Distributed Processing

If you have a very complex job, or you are processing a very large data set such as one containing millions of records, you may be able to improve flow performance by distributing the processing of the flow to multiple instances of the Spectrum Technology Platform server on one or more physical servers.

The most scalable solution for distributed processing is to install Spectrum Technology Platform in a cluster. See the Installation Guide for instructions on installing and configuring a cluster.
Note: While it is also possible to use distributed processing on a single Spectrum Technology Platform server, the following information describes using distributed processing in a cluster. If you are using a single server, distributed subflow processing is broken up into microbatches and processed by the one server instead of by the cluster.

Once your clustered environment is set up, you can build distributed processing into a flow by creating subflows for the parts of the flow that you want to distributed to multiple servers.

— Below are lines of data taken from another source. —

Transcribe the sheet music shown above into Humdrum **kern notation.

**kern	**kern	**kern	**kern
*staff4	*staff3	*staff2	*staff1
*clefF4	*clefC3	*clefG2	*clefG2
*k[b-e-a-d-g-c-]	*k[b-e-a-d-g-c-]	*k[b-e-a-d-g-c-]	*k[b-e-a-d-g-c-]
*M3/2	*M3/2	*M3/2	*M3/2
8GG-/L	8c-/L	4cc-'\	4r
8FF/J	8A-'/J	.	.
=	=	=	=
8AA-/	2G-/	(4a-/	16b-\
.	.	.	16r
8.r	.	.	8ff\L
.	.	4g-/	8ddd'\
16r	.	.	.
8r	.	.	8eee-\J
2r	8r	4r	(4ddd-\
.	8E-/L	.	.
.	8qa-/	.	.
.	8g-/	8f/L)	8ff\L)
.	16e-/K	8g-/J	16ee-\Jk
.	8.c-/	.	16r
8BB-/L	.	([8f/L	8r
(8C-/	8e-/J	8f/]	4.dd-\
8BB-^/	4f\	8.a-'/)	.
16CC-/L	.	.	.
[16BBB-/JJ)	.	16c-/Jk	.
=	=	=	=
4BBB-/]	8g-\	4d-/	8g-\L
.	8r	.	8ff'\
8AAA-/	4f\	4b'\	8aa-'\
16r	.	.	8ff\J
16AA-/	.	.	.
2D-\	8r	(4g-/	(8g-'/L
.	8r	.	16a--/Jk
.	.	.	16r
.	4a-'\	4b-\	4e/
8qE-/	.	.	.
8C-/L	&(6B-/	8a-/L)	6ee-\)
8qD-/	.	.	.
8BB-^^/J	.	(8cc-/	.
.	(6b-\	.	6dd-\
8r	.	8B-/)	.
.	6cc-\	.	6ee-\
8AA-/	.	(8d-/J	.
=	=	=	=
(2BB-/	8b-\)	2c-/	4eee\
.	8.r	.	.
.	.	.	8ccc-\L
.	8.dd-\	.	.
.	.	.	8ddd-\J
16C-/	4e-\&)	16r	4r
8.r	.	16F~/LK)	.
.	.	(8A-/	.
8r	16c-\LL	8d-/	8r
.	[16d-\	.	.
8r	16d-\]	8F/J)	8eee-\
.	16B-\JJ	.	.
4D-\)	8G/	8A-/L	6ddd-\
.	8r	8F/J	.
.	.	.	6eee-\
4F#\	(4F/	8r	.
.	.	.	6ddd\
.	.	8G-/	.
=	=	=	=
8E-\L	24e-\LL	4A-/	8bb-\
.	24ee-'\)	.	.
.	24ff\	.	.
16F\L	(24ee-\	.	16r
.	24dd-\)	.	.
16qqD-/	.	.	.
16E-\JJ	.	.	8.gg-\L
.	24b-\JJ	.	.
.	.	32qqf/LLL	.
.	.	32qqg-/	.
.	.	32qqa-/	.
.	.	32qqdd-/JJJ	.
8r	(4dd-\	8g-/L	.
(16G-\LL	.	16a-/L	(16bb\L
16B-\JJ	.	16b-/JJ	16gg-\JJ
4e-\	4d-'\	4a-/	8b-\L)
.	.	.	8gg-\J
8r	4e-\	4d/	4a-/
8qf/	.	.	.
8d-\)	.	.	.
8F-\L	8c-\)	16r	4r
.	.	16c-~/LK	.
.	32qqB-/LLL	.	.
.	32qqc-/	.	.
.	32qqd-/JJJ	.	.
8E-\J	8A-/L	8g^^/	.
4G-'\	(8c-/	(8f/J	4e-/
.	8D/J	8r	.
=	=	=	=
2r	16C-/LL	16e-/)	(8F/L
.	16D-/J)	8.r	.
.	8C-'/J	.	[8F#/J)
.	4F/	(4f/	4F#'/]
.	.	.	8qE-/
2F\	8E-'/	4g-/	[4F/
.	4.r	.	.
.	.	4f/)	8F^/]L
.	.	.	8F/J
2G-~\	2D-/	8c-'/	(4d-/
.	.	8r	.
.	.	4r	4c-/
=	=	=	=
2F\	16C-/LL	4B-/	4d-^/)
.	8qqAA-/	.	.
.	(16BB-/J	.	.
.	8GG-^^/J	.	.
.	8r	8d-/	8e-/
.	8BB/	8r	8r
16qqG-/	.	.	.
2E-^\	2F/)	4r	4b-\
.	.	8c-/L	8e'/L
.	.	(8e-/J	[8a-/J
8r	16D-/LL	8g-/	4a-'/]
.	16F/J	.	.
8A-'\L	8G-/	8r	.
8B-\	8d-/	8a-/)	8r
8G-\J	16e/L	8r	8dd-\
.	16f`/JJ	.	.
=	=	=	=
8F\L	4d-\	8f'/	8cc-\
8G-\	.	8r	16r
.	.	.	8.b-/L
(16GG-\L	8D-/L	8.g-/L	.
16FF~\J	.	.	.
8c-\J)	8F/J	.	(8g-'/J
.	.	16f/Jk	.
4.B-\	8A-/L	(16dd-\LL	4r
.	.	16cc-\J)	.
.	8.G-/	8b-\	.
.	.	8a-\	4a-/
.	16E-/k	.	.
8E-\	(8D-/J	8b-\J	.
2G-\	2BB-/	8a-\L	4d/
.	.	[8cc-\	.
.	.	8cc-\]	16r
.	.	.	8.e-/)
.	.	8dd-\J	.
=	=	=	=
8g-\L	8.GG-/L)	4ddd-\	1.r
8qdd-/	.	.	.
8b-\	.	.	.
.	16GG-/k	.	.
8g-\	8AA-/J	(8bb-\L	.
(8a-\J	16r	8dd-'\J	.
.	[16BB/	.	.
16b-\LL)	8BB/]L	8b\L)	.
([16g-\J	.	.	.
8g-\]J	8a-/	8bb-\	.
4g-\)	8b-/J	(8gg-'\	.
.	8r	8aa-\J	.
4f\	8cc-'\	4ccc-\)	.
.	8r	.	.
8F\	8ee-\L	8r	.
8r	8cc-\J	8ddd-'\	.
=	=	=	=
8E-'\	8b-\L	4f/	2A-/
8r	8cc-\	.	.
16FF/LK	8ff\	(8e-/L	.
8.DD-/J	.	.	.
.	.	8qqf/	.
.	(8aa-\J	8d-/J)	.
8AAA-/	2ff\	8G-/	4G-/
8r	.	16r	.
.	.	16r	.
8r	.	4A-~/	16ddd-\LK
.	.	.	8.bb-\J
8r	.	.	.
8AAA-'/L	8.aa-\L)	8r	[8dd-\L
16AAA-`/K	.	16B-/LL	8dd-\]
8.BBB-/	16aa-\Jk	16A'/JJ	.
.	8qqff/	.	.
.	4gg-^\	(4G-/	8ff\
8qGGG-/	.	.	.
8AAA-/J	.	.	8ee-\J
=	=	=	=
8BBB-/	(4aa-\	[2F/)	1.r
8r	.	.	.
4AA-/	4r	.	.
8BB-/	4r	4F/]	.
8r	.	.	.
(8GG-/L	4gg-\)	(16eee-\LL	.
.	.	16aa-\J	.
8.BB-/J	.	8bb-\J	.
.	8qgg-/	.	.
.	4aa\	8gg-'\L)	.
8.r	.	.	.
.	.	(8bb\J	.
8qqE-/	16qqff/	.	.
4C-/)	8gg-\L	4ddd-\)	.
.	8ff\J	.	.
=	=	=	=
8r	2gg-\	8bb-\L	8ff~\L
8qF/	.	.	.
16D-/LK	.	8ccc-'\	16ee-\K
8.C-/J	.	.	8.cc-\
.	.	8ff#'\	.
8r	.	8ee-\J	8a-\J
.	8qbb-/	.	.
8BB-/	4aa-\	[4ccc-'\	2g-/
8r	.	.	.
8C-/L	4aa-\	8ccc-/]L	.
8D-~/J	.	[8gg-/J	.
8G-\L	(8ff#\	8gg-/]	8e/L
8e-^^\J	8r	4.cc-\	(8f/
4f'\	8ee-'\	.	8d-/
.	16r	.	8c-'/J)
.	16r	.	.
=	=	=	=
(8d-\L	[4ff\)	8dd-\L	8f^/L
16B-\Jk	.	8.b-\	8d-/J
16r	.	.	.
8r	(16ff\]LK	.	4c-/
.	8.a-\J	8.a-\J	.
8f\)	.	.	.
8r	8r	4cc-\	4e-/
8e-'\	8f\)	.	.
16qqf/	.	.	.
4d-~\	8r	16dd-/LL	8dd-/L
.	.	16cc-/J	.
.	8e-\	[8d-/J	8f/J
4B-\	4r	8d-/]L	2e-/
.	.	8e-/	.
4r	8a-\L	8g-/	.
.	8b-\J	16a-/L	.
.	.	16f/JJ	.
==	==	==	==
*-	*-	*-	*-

Spectrum Technology Platform manages the distribution of processing automatically after you specify just a few configuration options for the subflow.

Distributed processing looks like this:



As records are read into the subflow, the data is grouped into batches. These batches are then written to the cluster and automatically distributed to the a node in the cluster which processes the batch. This processing is called a microflow. A subflow may be configured to allow multiple microflows to be processed simultaneously, potentially improving performance of the flow. When the distributed instance is finished processing a microflow, it sends the output back into the parent flow.

The more Spectrum Technology Platform nodes you have the more microflows can be processed simultaneously, allowing you to scale your environment as needed to obtain the performance you require.

Once set up, a clustered environment is easy to maintain since all nodes in the cluster automatically synchronize their configuration, which means the settings you apply through Spectrum Management Console and the flows you design in Spectrum Enterprise Designer are available to all instances automatically.